I have asked Devin how she knows when to tack on extra letters and, true to her native speaker status, she could not tell me. You just do it, Mom, you know, whatever. [Accompanied by quizzical "Why ARE you bothering with this?" look and obligatory eye roll.] Extra letters may simply be a form of emphasis, and sometimes the extra letters are internal to a word, though typically they are repeated final letters. On the other hand, it may be extra letters are stylistic flourishes comparable to the curly-cues I used to add to my in-class notes.

These extra letters appear on texts as well as on Facebook, where they require several different key punches and even, on more primitive phones, pauses between punches. So they must be important to the impact of the communication. Further than that, I am not confident in speculating.

Devin:) ima call yu in a bit, so yu betta answer! I dont care if yu have to repeat yurself a million times because of my mentally challenged phone, we will talkk.;)

I happen to know that this correspondent of Devin's writes with standard English clarity when she so desires, and holds a perfect, or nearly perfect, grade point average.

[initial comment] babe, yur haircut is hotttttt.(;;; iloveyouu♥

[answer] awhh thankyouu boo(: i think its a little short but its okayy(;
&& i love you too♥ (:


Notice how much more is going on here than a simple exchange consisting of "I like your new haircut" and "Thank you." They would not add all those other symbols if they did not mean something.

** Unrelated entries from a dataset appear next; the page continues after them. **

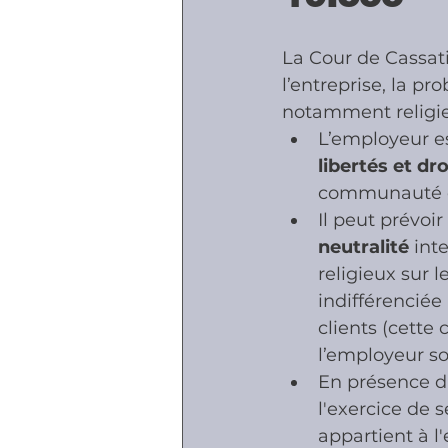
La Cour de Cassati
Accidents - Malad
l’entreprise, la p
notamment religie
L’employeur es
Prestations socia
libertés et d
communauté d
Il peut prévoir 
neutralité
 int
religieux sur l
indifférenciée
clients (cette 
l’employeur so
En présence du
l'exercice de s
appartient à l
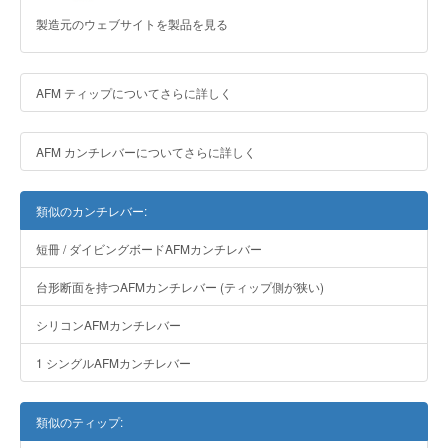
製造元のウェブサイトを製品を見る
AFM ティップについてさらに詳しく
AFM カンチレバーについてさらに詳しく
類似のカンチレバー:
短冊 / ダイビングボードAFMカンチレバー
台形断面を持つAFMカンチレバー (ティップ側が狭い)
シリコンAFMカンチレバー
1 シングルAFMカンチレバー
類似のティップ:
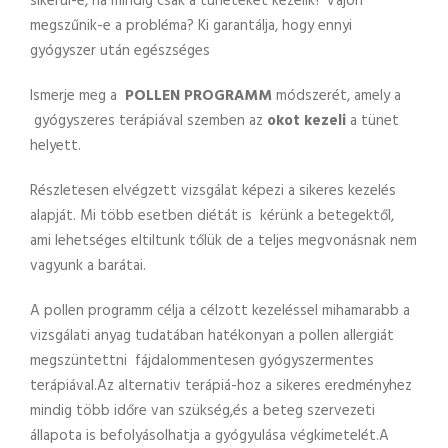
sikerül-e, ha mindig csak a tüneteket kezelik? Vajon
megszűnik-e a probléma? Ki garantálja, hogy ennyi
gyógyszer után egészséges
Ismerje meg a
POLLEN PROGRAMM
módszerét, amely a
gyógyszeres terápiával szemben az
okot kezeli
a tünet
helyett.
Részletesen elvégzett vizsgálat képezi a sikeres kezelés
alapját. Mi több esetben diétát is kérünk a betegektől,
ami lehetséges eltiltunk tőlük de a teljes megvonásnak nem
vagyunk a barátai.
A pollen programm célja a célzott kezeléssel mihamarabb a
vizsgálati anyag tudatában hatékonyan a pollen allergiát
megszüntettni fájdalommentesen gyógyszermentes
terápiával.Az alternativ terápiá-hoz a sikeres eredményhez
mindig több időre van szükség,és a beteg szervezeti
állapota is befolyásolhatja a gyógyulása végkimetelét.A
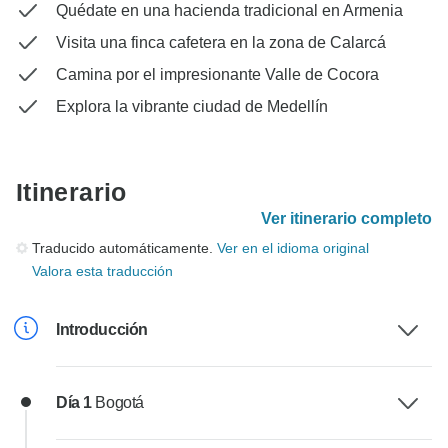
Quédate en una hacienda tradicional en Armenia
Visita una finca cafetera en la zona de Calarcá
Camina por el impresionante Valle de Cocora
Explora la vibrante ciudad de Medellín
Itinerario
Ver itinerario completo
Traducido automáticamente.
Ver en el idioma original
Valora esta traducción
Introducción
Día 1
Bogotá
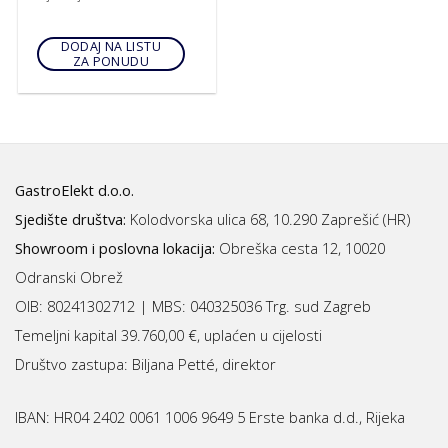
DODAJ NA LISTU
ZA PONUDU
GastroElekt d.o.o.
Sjedište društva:
Kolodvorska ulica 68, 10.290 Zaprešić (HR)
Showroom i poslovna lokacija:
Obreška cesta 12, 10020
Odranski Obrež
OIB: 80241302712 | MBS:
040325036 Trg. sud Zagreb
Temeljni kapital 39.760,00 €, uplaćen u cijelosti
Društvo zastupa: Biljana Petté, direktor
IBAN:
HR04 2402 0061 1006 9649 5 Erste banka d.d., Rijeka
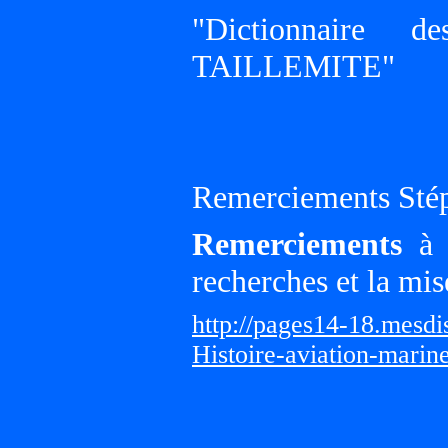
"Dictionnaire 
TAILLEMITE"
Remerciements Sté
Remerciements
à G
recherches et la mis
http://pages14-18.mesd
Histoire-aviation-marin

Here's the obligatory disclaimer: Students must learn Standard English so that they can grow up to change it. They must learn to switch their language from the digi-world of texting or twittering to conventional writing and speech. Over time, whatever innovations may have lasting value to the language will be incorporated into standard practices, and whatever is of ephemeral usefulness--think "groovy"--will be sifted out or dissolved. Much slang does not even survive one four-year high school generation which is why older people (here meaning, anyone over 22) use it at their risk. So be at peace.

And as for Literature! Fear not for literature. Every generation has its incredibly talented authors and they will not be confused, let alone defeated, by alternative uses of language. And what do incredibly talented authors do anyway but create with the language? Excellent literature is a more advanced and complex form of the playfulness of teen-speak.